BTW: I’m running now syncthing 0.11.7

There are two processes, you should send sigquit to the 2nd process not the first one.

Ah. :frowning: Sorry, my instructions were bad. The above works when started with STNORESTART=1, otherwise you need to find the higher of the two pid:s belonging to syncthing processes and kill that one specifically with a -QUIT. The above is from the monitor process which is innocent in all this.

Hopefully I aimed better this time…

http://pastebin.com/KCuJK8Vg

1 Like

Yes. It’s blocked writing a packet and not reading responses. Not sure why that can happen, but we can handle it with a timeout. Thanks.

calmh,

any interest to dig deeper into this issue? If you add some additional debug facilities, I could test it.

I just tried the build system of my Linux system (Arch Build System) with the syncthing package. Shouldn’t be a problem to change the ‘source’ entry to point to another git repository with a ‘debug’ version of syncthing.

The logs cover the “how” well enough - it’ll get fixed as soon as I have some free time.
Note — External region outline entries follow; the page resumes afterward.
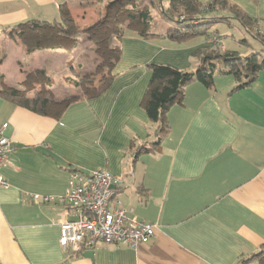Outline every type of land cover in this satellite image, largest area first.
Returning <instances> with one entry per match:
<instances>
[{"label": "crops", "instance_id": "crops-1", "mask_svg": "<svg viewBox=\"0 0 264 264\" xmlns=\"http://www.w3.org/2000/svg\"><path fill=\"white\" fill-rule=\"evenodd\" d=\"M227 1L255 18L264 35V0ZM57 7V0H0V27L51 21ZM120 26L119 39L113 37L118 48L105 50L116 79L100 96H64L42 115L0 95V128L7 122L5 134L15 142L10 163L0 166L8 182L0 185V264H264V69L245 86L232 72L216 73L209 86L188 83L158 132L146 112L152 79L146 65L195 70L201 61L195 52L214 42L142 35L145 25L128 18ZM19 29L18 45L30 47L32 56L45 50L36 48L72 40L59 29ZM1 57L5 88L25 92L1 71L8 55L0 46ZM34 74L32 82L47 80ZM96 168L125 177L119 198L129 214L157 224L148 244L63 250L58 218L70 173ZM32 193L54 200L34 202ZM88 251L93 257L84 256Z\"/></svg>", "mask_w": 264, "mask_h": 264}, {"label": "rangeland", "instance_id": "rangeland-1", "mask_svg": "<svg viewBox=\"0 0 264 264\" xmlns=\"http://www.w3.org/2000/svg\"><path fill=\"white\" fill-rule=\"evenodd\" d=\"M111 1L113 0H84L83 3H81L80 0H69V2L66 0H57L58 10L56 15H53L52 12L48 14L47 18L54 21L55 17H57L55 20L61 22L62 20L67 21L66 23L70 25L69 31L71 30V32L74 33L71 34L68 32V36L72 40L58 42L45 48H36L37 50H45L38 51V53L33 56L30 47H25L21 51L22 45H18L21 44V40H19L20 36L16 34L20 29L15 28V24L0 27V46L3 49V54L6 53L8 55L5 66L1 71L6 72L13 84L19 82L23 83V88L21 89L29 95L36 91H43L49 93L53 101L56 99H64V96H66L65 99L81 96L83 90L77 86L76 82L79 80L83 81V78L93 80L91 82H94V78H96L95 83H99L103 78L109 75L110 59L105 49L107 46H110V44L112 48H118L116 39H119L117 36V34H119L118 30H120L118 29L119 25H123L129 16L122 11L126 10L125 7L127 6L132 7L130 0H120L109 6ZM132 1L135 5H149L152 14L155 16L150 24V26H152L150 32L153 34L155 32L163 33L168 30H177L182 33H188L189 35H183L185 39H188L189 37H193L198 30L204 29L202 25H192L195 20L186 21L183 24L185 17L179 19L180 21L177 22H173L167 18H161L160 14H158V9L161 8L160 0ZM162 2V6L166 9H170L171 0H162ZM64 8L68 10V12L64 11L67 18L62 15ZM227 15H229L227 10H220L211 18ZM203 16L204 15H202V17ZM37 18L40 19L41 16H37ZM182 24L186 27H183ZM127 25L134 27V25ZM144 25L147 28V24ZM190 25L192 26L189 27ZM211 26H213L211 31L214 35L212 36L213 38H209V40L219 41L218 43L215 41L217 45L214 44L215 46L213 45L211 47L217 49L216 52L233 54L237 56L239 63L246 58V56L251 55L250 53L252 52L261 51L264 55V44L259 39L247 33L238 20L231 19L230 26L228 23L224 22L213 23ZM262 30L264 31V23L262 24ZM96 34L98 36L102 35V39H93L92 35ZM110 37H112V42L108 44V39ZM197 37L205 41V35H199ZM222 44H224V47H222ZM227 46L237 47L241 53L234 54L233 52H229L230 48L227 50ZM17 49L20 54H17ZM259 58L262 59L263 57L261 56ZM222 59L223 58H220L217 61L218 69H227L228 66L230 67V64ZM232 63L238 64L236 60H232ZM34 64L41 65V69L32 70V68L36 66ZM21 67L24 69L23 73H21ZM33 73H35L34 75L36 77L47 78V80L39 83L32 82ZM246 74V72H241L239 74L240 76L237 77L242 82L246 79ZM30 80L31 85H28ZM47 87L51 90L47 89ZM0 88H2L1 79ZM81 250L82 249L79 251Z\"/></svg>", "mask_w": 264, "mask_h": 264}, {"label": "trees", "instance_id": "trees-1", "mask_svg": "<svg viewBox=\"0 0 264 264\" xmlns=\"http://www.w3.org/2000/svg\"><path fill=\"white\" fill-rule=\"evenodd\" d=\"M120 0H113L109 3V6L114 2ZM132 7H125L123 13L128 14V19L137 20L141 23L147 24V28L142 31V35H151L150 32L152 26H150L153 21L152 11L149 5L134 4L132 0ZM161 8L158 9V14L161 18H167L173 22L180 21L179 19L185 17V21H200L197 25H202L204 29L198 30L195 35H205V39L211 38L214 33L211 31V25L217 22L230 21L231 19H236L240 22L244 30L251 36L259 39L264 44V35L260 33L259 27L257 26V20L251 17L245 10L236 5L235 3L229 2L227 0H212L210 2H202L199 0H171L170 9H166L162 6L163 2L160 0ZM215 9L227 10L229 12L228 16H222L218 18H207L205 16V11H211ZM132 12V13H131ZM66 17V14L62 13ZM158 16V15H157ZM202 17V18H201ZM197 18V19H196ZM199 18V19H198ZM69 21V20H68ZM67 21H49V20H33L18 24L15 28H20L21 26H28L30 29H59L63 33L69 32L70 26L66 23ZM183 27H186L183 25ZM193 25V24H192ZM119 34H122V27L119 25ZM102 32V31H100ZM150 32V33H149ZM13 33V32H12ZM23 33L18 32V36L21 37ZM160 36H167L175 40H184L183 35H189L188 33H182L180 31L168 30L163 33H157ZM92 38L102 39V35L98 36L92 35ZM110 37L108 39V44L111 41ZM43 44V42H42ZM111 46V44H110ZM109 48V46H107ZM106 50V49H105ZM217 49L210 48H200L195 52V55L201 60L199 66L192 71H184L173 65L169 64H158V63H148L146 66L150 69L152 73V79L149 88L146 92V112L148 117L154 123H158V132L166 129L165 115L167 111L174 105V103L180 101L179 97L183 95L184 87L192 81H200L203 84L209 86L213 81V77L216 73L232 72L236 76H240L241 72H246L247 77L240 83V86L250 85L255 79L257 73L264 69V55L261 51L252 52L251 55L246 56L240 63L238 62L237 56L230 53H219L216 52ZM118 52V51H117ZM263 57L260 59L259 57ZM223 58V61H227L230 64L227 69H218L217 60ZM3 57L0 58V63H2ZM232 60H236V63H232ZM110 65V61H109ZM0 89V95L5 99L13 102L14 104L20 105L30 111L38 114L45 115L47 113V108L49 104L52 103L53 98L49 93L43 91H36L31 95L21 92L17 89H7L5 88V80L2 77ZM93 79V78H92ZM91 82L83 78V81L76 82L77 85L82 87L85 93H89L88 97H98L109 89L116 79V74H113L111 68L108 76L103 78L99 83ZM165 125V127H164ZM160 134V133H159ZM158 141L154 144L160 143L163 135H159ZM79 253V252H78ZM242 264H249L248 261H243Z\"/></svg>", "mask_w": 264, "mask_h": 264}, {"label": "built area", "instance_id": "built-area-1", "mask_svg": "<svg viewBox=\"0 0 264 264\" xmlns=\"http://www.w3.org/2000/svg\"><path fill=\"white\" fill-rule=\"evenodd\" d=\"M7 126L5 122L0 128V166L10 163V154L15 148L13 139L5 134ZM0 185L8 186L1 175ZM125 185L124 176L105 168L71 171L68 188L60 198L65 207L58 218L59 242L64 251H79L83 247L93 249L107 244L137 248L150 242L157 224L129 214L119 198ZM28 195L34 202L54 200L50 195Z\"/></svg>", "mask_w": 264, "mask_h": 264}, {"label": "water", "instance_id": "water-1", "mask_svg": "<svg viewBox=\"0 0 264 264\" xmlns=\"http://www.w3.org/2000/svg\"><path fill=\"white\" fill-rule=\"evenodd\" d=\"M90 253V255H89V253ZM88 252H86L85 254H84V256H86V257H88V256H92L93 257V253H94V251H88Z\"/></svg>", "mask_w": 264, "mask_h": 264}]
</instances>
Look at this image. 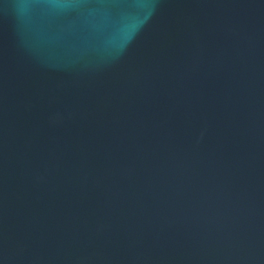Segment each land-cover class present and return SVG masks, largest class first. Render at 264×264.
Here are the masks:
<instances>
[{"label": "water", "instance_id": "water-1", "mask_svg": "<svg viewBox=\"0 0 264 264\" xmlns=\"http://www.w3.org/2000/svg\"><path fill=\"white\" fill-rule=\"evenodd\" d=\"M0 264H264V0H0Z\"/></svg>", "mask_w": 264, "mask_h": 264}]
</instances>
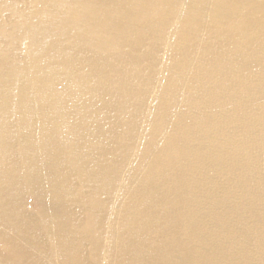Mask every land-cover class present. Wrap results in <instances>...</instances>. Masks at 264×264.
Here are the masks:
<instances>
[{
  "label": "bare ground",
  "instance_id": "bare-ground-1",
  "mask_svg": "<svg viewBox=\"0 0 264 264\" xmlns=\"http://www.w3.org/2000/svg\"><path fill=\"white\" fill-rule=\"evenodd\" d=\"M0 264H264V0H0Z\"/></svg>",
  "mask_w": 264,
  "mask_h": 264
},
{
  "label": "rangeland",
  "instance_id": "rangeland-1",
  "mask_svg": "<svg viewBox=\"0 0 264 264\" xmlns=\"http://www.w3.org/2000/svg\"><path fill=\"white\" fill-rule=\"evenodd\" d=\"M31 205H32L34 208L36 207V204H34V203H33V204H31Z\"/></svg>",
  "mask_w": 264,
  "mask_h": 264
}]
</instances>
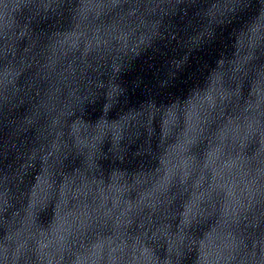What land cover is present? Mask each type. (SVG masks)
<instances>
[{
  "label": "water",
  "instance_id": "obj_1",
  "mask_svg": "<svg viewBox=\"0 0 264 264\" xmlns=\"http://www.w3.org/2000/svg\"><path fill=\"white\" fill-rule=\"evenodd\" d=\"M0 264H264V0H0Z\"/></svg>",
  "mask_w": 264,
  "mask_h": 264
}]
</instances>
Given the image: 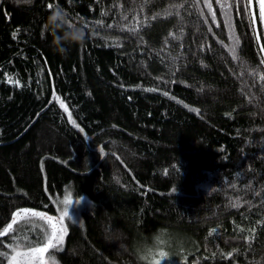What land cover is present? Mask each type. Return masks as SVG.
Here are the masks:
<instances>
[{"label": "trees", "instance_id": "1", "mask_svg": "<svg viewBox=\"0 0 264 264\" xmlns=\"http://www.w3.org/2000/svg\"><path fill=\"white\" fill-rule=\"evenodd\" d=\"M210 2L215 23L204 0H0V231L69 196L81 201L53 264H142L161 228L162 264H264V26L228 0L229 27ZM49 3L83 44L54 48ZM13 229L7 256L50 232L23 216Z\"/></svg>", "mask_w": 264, "mask_h": 264}, {"label": "snow or ice", "instance_id": "2", "mask_svg": "<svg viewBox=\"0 0 264 264\" xmlns=\"http://www.w3.org/2000/svg\"><path fill=\"white\" fill-rule=\"evenodd\" d=\"M234 2L236 4L241 5L242 7L237 9V14H243L246 15L247 18L249 19L250 24L253 27V31H256V24H257V14H256V9H258V19H259V23L261 25H264V0H234ZM216 3L219 4V6L224 9L223 15L225 17V20L228 22V26L231 27V9L233 7V5L231 3L228 2V0H216ZM204 5L205 7L208 9L209 13L212 16V20L213 23H215L216 21V14L215 12H213L212 10V3L210 2V0H204ZM47 7L49 9H53L54 8V4L53 3H49L47 5ZM58 8V7H56ZM104 13H102L103 15ZM67 15V13H66ZM68 16V15H67ZM155 18V17H153ZM70 19V18H69ZM71 21H73L72 19H70ZM99 23V22H97ZM109 27H111L109 25ZM233 33H234V29H232ZM14 38H15V33L13 34ZM256 39L259 42L261 39L260 34L256 35ZM239 38L235 37L233 35V45L230 48V51L232 53L233 59H237V55H236V50L237 47L239 46ZM261 51L264 52V47L261 48ZM261 63H264V57H262L261 59ZM252 74H255V70L253 71ZM260 79L262 81H264V76H261ZM8 82L9 83H14L16 86L20 85L19 80H13L12 77H8ZM154 90V89H153ZM165 95H167V93H165ZM54 98L59 100V97H56L54 94ZM61 108H64L65 111H68V109L65 107V105L63 103L60 104ZM192 111H195V109H190ZM70 122L73 124V126H77L76 125V121L71 120ZM60 203H64V204H68L69 201L67 199H65L64 201H60ZM75 203H79V200H76ZM241 205L239 204V202H234L232 204V207L234 208H239ZM23 216L24 219L29 220V222H31V218H39V220L41 221H46L48 222L51 232L50 234L45 231V239L47 241L45 247L43 248H39V247H31V242L28 241L27 245L22 246L19 243H16L14 246H11V251H12V255L11 256H7L6 253H0V255H5L8 258L9 264H44V260H43V253H45L46 251H48V249H58V247L60 245H62L63 243V237L66 234V228H64L63 224H64V219L65 217H69V213L67 211H64L59 218H57L54 222H53V217L51 216H46L44 213L42 212H38V211H31L29 209H21L19 212L17 213H13V221L12 223H9L7 225V227H5L3 229V231H0V236H4L10 232H12L13 229V225L17 223V218ZM264 223V222H262ZM43 230V229H42ZM241 231H243V229H240ZM254 231V230H253ZM215 232V229H213V233ZM213 233H209V235H212ZM25 240H27V237H24ZM22 247H26L27 250H20ZM232 253H228L227 257H231Z\"/></svg>", "mask_w": 264, "mask_h": 264}, {"label": "clouds", "instance_id": "3", "mask_svg": "<svg viewBox=\"0 0 264 264\" xmlns=\"http://www.w3.org/2000/svg\"><path fill=\"white\" fill-rule=\"evenodd\" d=\"M20 2L31 4L33 0H20ZM45 32H50L53 37V46L61 54L66 52L65 44L79 43L83 44L86 39V33L82 27L71 21L66 13L60 8H53L44 25ZM63 32V35L58 34ZM81 199H83L81 197ZM81 200H79L80 203ZM76 203V204H79ZM113 232H120L114 229ZM123 237H107V242H118L119 247H123L120 240ZM172 240L166 229H158L151 237V243L147 238L137 247V259L142 264H162V261L170 257L167 248L171 246Z\"/></svg>", "mask_w": 264, "mask_h": 264}, {"label": "rangeland", "instance_id": "4", "mask_svg": "<svg viewBox=\"0 0 264 264\" xmlns=\"http://www.w3.org/2000/svg\"><path fill=\"white\" fill-rule=\"evenodd\" d=\"M264 26V25H263ZM65 199H67L68 201H69V203L68 204H64V203H61V205L59 204V206L57 207V212H58V214H57V216H53V222L57 219V218H59L60 217V215L64 212V211H67L68 213H69V216L71 217V218H69V217H65V219H64V222L65 221H72V219L74 220V218H75V209H76V207H78L79 206V204H76L75 203V201L77 200V199H75V198H71V197H69V196H66L64 199H63V201L65 200ZM52 217V216H51ZM47 223V227H49V229H50V226H49V224H48V222H46ZM50 232H51V229L49 230ZM50 232H49V234H50ZM47 243V242H46ZM46 243L45 244H43V245H41V246H38L39 248H43V247H45V245H46ZM20 250H27V249H25V248H21ZM52 250L53 249H48V251H46L45 253H43V260H44V264H53L54 263V260H52V258H51V253H52ZM13 253H12V251H11V253H10V255L9 256H11ZM7 264H9V261H8V263Z\"/></svg>", "mask_w": 264, "mask_h": 264}]
</instances>
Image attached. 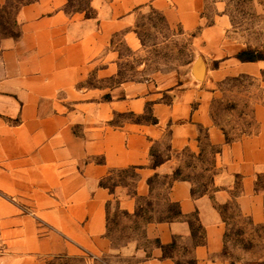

You can create a github issue if you like, with the log above, as that’ll make it into the change log and give you a heads up when there’s a dev build with the fix to test.

Filed as issue #1907

1 Like

so we use separate routines for reading and writing, hence I am not sure how one can block the other?

I haven’t debugged it yet, but that’s what it looks like in the goroutine trace.

I have the same problem. Have Fedora 22 KDE x64 Linux as desktop, and FreeNAS 9.3 Syncthing plugin on my NAS server. The devices has worked couple of days, but, today, the are offline. The devices are on the same network, same LAN. i have 3 LAN’s, tested with all 3 LANS, no chance that devices come online. The LAN’s are on separate IP’s. Tryed to delete each other from list, and added it after. No way, no responds one to other. I think this is an serious problem. I have TB of data to sync, and, if they stop to discover each other, or after, if i add more devices, and they stop do discovering each other, then, i’m on big problems.

Maybe to add an force discover button, where i can forcing syncthing to discover devices? Maybe for each device separatelly, like shares scan buttons?

This needs a bugfix, not a button. That said, there’s no need for discovery once two devices are connected - they disconnected for some other reason. Maybe you had a network problem and that triggered the above issue…

Also if devices are on separate subnets, they are not on the same LAN, hence local discovery will not work.